[Saved entries]
----------------

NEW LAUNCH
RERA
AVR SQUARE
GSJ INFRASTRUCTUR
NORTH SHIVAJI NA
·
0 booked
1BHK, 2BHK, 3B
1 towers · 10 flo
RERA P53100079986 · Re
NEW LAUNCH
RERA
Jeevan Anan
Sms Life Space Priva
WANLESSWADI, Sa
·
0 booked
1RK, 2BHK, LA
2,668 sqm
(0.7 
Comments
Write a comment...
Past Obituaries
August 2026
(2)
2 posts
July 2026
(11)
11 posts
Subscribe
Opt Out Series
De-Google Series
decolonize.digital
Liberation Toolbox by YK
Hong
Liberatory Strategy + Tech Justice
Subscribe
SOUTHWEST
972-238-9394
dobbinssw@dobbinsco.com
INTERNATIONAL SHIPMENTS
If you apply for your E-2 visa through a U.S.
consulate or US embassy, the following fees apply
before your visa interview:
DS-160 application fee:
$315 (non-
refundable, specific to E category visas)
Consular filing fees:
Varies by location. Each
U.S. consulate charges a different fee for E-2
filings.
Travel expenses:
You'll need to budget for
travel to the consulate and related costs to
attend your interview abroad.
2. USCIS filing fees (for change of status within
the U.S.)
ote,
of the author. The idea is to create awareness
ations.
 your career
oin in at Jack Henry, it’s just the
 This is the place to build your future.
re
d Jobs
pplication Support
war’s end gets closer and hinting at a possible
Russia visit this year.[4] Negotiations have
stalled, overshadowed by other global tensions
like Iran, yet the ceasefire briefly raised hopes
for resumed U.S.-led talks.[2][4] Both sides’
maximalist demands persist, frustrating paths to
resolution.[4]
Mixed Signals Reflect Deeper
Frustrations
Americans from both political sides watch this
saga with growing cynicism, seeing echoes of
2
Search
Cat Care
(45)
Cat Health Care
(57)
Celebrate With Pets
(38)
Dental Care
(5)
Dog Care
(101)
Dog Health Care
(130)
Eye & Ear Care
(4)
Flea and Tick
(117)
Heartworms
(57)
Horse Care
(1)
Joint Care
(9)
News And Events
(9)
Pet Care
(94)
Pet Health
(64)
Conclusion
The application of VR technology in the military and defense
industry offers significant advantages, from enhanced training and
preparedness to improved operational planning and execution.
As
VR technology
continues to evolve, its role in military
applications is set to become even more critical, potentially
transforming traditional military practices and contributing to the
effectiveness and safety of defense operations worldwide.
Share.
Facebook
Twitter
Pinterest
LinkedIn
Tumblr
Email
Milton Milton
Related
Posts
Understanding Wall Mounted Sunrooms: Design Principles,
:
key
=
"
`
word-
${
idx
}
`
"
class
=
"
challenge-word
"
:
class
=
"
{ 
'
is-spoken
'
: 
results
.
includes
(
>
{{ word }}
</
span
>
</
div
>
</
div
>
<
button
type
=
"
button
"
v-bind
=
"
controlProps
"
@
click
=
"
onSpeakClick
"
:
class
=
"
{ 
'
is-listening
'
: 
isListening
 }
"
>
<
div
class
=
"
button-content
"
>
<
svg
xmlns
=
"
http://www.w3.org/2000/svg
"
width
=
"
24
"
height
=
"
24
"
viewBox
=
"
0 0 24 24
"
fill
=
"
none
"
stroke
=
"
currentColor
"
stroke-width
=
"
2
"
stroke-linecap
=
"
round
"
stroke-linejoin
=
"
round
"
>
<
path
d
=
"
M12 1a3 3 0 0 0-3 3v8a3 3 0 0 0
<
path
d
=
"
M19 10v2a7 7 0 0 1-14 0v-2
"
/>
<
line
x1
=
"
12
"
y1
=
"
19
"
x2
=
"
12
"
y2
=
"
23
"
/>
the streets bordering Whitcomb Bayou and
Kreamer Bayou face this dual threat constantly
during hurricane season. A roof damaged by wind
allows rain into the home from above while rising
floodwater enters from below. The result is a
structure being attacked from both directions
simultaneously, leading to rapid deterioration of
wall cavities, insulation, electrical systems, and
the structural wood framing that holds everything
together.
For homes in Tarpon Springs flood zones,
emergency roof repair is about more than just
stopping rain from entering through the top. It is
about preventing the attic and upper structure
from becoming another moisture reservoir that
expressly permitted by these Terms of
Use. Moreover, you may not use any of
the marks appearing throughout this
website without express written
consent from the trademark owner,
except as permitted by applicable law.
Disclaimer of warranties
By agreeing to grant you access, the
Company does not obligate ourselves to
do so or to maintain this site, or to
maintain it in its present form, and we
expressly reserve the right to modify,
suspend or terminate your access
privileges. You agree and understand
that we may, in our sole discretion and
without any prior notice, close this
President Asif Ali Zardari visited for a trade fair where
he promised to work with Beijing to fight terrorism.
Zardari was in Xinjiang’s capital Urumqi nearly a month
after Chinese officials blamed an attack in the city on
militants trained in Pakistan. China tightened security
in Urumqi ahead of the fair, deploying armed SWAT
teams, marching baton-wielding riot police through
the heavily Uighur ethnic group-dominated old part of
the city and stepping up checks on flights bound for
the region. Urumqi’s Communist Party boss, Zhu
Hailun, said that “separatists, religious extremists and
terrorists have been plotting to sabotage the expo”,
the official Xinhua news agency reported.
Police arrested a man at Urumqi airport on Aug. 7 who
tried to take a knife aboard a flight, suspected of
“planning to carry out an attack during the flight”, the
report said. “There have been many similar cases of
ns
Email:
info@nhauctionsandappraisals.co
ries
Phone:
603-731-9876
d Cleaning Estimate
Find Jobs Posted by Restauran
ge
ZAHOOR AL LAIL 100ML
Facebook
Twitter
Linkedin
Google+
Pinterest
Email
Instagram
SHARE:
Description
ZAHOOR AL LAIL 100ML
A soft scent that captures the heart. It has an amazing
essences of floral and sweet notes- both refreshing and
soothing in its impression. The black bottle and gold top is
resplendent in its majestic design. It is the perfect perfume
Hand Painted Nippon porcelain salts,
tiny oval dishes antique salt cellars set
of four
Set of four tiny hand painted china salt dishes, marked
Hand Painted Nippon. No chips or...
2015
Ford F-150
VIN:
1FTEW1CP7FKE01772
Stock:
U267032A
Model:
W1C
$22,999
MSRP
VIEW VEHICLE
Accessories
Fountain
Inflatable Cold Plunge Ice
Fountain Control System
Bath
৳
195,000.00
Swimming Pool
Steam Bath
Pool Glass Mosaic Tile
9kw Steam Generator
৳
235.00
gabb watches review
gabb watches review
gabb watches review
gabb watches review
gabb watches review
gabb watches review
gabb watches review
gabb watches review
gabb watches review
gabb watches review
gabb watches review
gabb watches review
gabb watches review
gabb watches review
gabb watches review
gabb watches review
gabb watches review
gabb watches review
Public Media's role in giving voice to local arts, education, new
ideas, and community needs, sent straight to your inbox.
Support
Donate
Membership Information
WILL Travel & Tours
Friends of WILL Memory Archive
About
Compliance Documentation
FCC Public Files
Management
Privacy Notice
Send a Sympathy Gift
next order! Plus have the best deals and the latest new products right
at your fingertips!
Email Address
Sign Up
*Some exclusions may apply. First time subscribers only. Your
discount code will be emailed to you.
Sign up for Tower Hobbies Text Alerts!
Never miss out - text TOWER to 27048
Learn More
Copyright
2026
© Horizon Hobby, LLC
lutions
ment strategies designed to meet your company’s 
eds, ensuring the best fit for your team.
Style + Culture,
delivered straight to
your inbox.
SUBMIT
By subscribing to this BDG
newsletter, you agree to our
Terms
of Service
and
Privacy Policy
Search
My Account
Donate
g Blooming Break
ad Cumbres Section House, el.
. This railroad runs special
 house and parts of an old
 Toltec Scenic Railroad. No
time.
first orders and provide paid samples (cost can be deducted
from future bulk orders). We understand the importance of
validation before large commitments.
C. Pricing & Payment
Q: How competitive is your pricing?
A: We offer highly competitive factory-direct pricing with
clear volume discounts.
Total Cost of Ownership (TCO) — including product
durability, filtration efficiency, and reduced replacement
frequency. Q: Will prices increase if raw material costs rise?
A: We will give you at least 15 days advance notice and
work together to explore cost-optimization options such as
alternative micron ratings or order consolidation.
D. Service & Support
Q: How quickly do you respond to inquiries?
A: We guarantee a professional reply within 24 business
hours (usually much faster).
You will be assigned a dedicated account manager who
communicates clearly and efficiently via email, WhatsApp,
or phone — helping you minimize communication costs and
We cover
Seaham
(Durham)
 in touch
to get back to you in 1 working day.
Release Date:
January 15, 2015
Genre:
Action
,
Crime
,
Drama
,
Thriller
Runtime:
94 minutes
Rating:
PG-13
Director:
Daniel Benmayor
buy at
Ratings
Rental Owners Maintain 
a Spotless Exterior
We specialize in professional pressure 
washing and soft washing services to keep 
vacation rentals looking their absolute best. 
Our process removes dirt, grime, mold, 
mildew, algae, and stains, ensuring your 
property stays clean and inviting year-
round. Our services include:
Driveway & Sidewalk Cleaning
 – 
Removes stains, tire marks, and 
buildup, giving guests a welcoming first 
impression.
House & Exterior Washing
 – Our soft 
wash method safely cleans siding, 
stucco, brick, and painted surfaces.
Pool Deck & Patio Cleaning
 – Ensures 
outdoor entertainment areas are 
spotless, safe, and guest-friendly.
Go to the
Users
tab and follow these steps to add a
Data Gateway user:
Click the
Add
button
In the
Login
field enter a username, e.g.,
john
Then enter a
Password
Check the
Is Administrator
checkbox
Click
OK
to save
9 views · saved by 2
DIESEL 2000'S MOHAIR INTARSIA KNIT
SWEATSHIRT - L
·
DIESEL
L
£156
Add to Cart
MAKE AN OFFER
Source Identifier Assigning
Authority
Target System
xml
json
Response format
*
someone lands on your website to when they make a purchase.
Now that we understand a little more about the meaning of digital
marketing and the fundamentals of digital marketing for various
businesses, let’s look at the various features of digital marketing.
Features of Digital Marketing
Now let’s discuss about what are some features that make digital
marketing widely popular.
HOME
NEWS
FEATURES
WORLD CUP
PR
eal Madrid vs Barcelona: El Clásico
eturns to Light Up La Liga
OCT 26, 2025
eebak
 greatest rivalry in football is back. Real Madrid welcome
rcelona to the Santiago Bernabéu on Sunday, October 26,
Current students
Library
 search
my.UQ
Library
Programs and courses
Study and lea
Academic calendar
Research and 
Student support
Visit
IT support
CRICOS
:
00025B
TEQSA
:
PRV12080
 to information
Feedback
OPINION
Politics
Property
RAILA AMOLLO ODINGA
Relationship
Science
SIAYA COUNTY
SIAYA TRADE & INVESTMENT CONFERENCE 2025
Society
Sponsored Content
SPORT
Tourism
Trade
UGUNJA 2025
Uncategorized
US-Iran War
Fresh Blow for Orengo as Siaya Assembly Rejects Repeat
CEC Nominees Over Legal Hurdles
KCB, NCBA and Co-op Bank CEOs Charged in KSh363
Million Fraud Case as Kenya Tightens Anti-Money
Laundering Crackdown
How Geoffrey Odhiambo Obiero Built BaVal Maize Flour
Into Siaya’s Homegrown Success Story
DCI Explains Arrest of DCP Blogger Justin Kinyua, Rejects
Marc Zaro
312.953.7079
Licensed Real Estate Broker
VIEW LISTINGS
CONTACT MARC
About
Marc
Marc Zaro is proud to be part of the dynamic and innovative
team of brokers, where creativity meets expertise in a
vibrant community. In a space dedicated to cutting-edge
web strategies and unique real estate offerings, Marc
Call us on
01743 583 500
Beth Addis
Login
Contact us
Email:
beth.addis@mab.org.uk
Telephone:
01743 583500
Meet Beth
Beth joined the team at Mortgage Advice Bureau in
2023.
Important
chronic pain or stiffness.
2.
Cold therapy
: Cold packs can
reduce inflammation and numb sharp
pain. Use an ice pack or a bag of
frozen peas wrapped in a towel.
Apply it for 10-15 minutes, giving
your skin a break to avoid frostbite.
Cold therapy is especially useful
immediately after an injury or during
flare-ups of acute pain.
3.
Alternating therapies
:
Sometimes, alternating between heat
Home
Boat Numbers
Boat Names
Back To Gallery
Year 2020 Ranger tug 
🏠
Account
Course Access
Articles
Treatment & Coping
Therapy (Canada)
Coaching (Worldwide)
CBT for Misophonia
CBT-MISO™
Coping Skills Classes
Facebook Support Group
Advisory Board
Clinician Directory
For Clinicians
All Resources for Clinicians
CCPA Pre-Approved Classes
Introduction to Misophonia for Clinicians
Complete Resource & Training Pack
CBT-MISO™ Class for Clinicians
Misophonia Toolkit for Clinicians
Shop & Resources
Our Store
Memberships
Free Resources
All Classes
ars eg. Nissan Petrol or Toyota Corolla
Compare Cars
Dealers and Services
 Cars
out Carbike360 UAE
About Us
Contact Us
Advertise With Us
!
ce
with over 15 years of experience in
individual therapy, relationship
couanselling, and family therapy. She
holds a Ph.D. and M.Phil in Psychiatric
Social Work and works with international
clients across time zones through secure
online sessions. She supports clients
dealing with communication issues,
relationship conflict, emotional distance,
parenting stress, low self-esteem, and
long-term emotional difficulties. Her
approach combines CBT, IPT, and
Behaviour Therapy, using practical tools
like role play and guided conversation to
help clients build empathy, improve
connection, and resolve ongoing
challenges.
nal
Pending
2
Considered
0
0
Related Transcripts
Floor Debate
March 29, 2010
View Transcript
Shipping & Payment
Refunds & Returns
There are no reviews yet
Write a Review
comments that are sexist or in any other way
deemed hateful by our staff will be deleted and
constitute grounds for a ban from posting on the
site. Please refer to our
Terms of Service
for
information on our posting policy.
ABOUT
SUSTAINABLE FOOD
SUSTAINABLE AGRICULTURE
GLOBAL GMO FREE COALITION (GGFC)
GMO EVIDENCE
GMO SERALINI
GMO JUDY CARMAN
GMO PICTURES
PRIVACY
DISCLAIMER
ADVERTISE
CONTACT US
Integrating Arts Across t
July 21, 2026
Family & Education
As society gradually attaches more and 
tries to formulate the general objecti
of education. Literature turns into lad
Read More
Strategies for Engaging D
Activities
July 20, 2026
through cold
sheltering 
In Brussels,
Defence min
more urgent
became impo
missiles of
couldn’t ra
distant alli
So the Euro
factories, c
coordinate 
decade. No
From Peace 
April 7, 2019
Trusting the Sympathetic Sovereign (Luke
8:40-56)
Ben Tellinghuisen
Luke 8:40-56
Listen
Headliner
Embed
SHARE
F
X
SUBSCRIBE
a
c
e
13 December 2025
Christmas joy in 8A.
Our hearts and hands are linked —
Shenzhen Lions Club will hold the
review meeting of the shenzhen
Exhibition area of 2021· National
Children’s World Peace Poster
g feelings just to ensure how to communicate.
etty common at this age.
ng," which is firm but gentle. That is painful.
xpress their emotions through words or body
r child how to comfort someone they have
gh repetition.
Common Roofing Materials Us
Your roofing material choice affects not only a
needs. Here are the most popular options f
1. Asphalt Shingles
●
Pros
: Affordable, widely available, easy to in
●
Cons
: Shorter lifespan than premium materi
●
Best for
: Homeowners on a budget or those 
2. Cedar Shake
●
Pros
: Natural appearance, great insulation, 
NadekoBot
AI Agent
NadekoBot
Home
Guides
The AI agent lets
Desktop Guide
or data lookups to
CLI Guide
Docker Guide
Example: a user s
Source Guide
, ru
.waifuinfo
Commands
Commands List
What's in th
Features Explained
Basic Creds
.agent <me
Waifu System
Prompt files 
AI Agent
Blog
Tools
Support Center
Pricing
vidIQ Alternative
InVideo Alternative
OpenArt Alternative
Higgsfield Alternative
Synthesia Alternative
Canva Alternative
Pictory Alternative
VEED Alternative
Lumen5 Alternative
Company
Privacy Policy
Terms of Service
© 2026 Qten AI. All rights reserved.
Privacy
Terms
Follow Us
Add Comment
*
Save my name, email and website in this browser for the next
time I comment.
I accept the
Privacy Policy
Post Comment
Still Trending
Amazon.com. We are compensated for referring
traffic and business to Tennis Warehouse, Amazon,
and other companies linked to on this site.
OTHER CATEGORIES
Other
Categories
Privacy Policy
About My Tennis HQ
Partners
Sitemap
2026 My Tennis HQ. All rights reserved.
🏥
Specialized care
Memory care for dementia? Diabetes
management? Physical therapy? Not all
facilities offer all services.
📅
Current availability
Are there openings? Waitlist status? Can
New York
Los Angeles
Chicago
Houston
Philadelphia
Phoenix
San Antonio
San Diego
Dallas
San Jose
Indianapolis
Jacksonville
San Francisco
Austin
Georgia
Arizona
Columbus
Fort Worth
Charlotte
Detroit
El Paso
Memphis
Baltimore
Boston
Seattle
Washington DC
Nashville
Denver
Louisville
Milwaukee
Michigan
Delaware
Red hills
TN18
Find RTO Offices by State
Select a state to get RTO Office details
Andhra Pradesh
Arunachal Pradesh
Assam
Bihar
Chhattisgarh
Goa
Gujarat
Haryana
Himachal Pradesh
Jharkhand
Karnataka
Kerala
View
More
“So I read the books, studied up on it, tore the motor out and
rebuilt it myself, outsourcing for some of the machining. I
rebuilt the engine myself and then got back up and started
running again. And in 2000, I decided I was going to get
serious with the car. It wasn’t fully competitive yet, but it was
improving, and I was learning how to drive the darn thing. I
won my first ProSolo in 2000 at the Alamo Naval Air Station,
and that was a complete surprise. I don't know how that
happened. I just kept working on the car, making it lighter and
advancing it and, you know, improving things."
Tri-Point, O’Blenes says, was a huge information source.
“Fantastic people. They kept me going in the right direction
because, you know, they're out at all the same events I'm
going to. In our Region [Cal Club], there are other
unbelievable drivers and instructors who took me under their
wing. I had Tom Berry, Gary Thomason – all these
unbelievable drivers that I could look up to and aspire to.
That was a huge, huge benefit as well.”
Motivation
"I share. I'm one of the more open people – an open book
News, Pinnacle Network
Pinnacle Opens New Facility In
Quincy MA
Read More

----------------

TO-DO ITEM:
Copy the records line for line, starting with the first line and stopping after the line that contains "industry offers significant".

RESULT OF THE TASK:
NEW LAUNCH
RERA
AVR SQUARE
GSJ INFRASTRUCTUR
NORTH SHIVAJI NA
·
0 booked
1BHK, 2BHK, 3B
1 towers · 10 flo
RERA P53100079986 · Re
NEW LAUNCH
RERA
Jeevan Anan
Sms Life Space Priva
WANLESSWADI, Sa
·
0 booked
1RK, 2BHK, LA
2,668 sqm
(0.7 
Comments
Write a comment...
Past Obituaries
August 2026
(2)
2 posts
July 2026
(11)
11 posts
Subscribe
Opt Out Series
De-Google Series
decolonize.digital
Liberation Toolbox by YK
Hong
Liberatory Strategy + Tech Justice
Subscribe
SOUTHWEST
972-238-9394
dobbinssw@dobbinsco.com
INTERNATIONAL SHIPMENTS
If you apply for your E-2 visa through a U.S.
consulate or US embassy, the following fees apply
before your visa interview:
DS-160 application fee:
$315 (non-
refundable, specific to E category visas)
Consular filing fees:
Varies by location. Each
U.S. consulate charges a different fee for E-2
filings.
Travel expenses:
You'll need to budget for
travel to the consulate and related costs to
attend your interview abroad.
2. USCIS filing fees (for change of status within
the U.S.)
ote,
of the author. The idea is to create awareness
ations.
 your career
oin in at Jack Henry, it’s just the
 This is the place to build your future.
re
d Jobs
pplication Support
war’s end gets closer and hinting at a possible
Russia visit this year.[4] Negotiations have
stalled, overshadowed by other global tensions
like Iran, yet the ceasefire briefly raised hopes
for resumed U.S.-led talks.[2][4] Both sides’
maximalist demands persist, frustrating paths to
resolution.[4]
Mixed Signals Reflect Deeper
Frustrations
Americans from both political sides watch this
saga with growing cynicism, seeing echoes of
2
Search
Cat Care
(45)
Cat Health Care
(57)
Celebrate With Pets
(38)
Dental Care
(5)
Dog Care
(101)
Dog Health Care
(130)
Eye & Ear Care
(4)
Flea and Tick
(117)
Heartworms
(57)
Horse Care
(1)
Joint Care
(9)
News And Events
(9)
Pet Care
(94)
Pet Health
(64)
Conclusion
The application of VR technology in the military and defense
industry offers significant advantages, from enhanced training and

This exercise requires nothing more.